§ **GOAL OF THE EXERCISE**:
Starting with the line containing "right eye: (199, 211)" and going on through the line containing "left elbow: (341, 468)", return the lines of the data below exactly, and only those.

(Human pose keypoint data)
------------------------------------------------------------------------
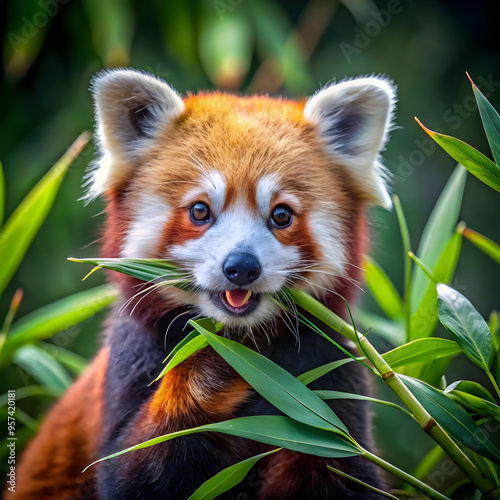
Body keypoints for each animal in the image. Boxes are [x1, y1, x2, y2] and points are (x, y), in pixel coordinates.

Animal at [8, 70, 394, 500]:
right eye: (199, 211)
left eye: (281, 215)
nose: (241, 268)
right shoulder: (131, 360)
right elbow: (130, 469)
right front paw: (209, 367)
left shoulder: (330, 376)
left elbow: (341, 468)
------------------------------------------------------------------------
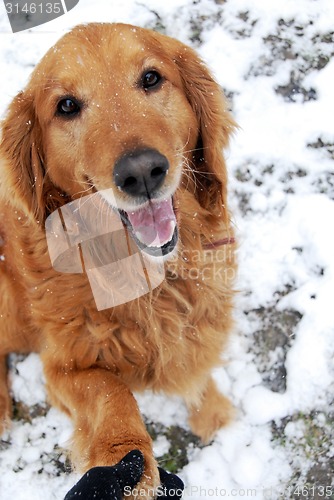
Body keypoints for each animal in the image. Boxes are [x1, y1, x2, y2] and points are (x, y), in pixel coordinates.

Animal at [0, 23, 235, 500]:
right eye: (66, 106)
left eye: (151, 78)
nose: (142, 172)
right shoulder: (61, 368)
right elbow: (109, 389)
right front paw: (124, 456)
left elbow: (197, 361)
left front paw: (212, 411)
------------------------------------------------------------------------
§ **WORKED SOLUTION**:
right eye: (199, 211)
left eye: (281, 215)
nose: (241, 268)
right shoulder: (131, 360)
right elbow: (130, 469)
right front paw: (209, 367)
left shoulder: (330, 376)
left elbow: (341, 468)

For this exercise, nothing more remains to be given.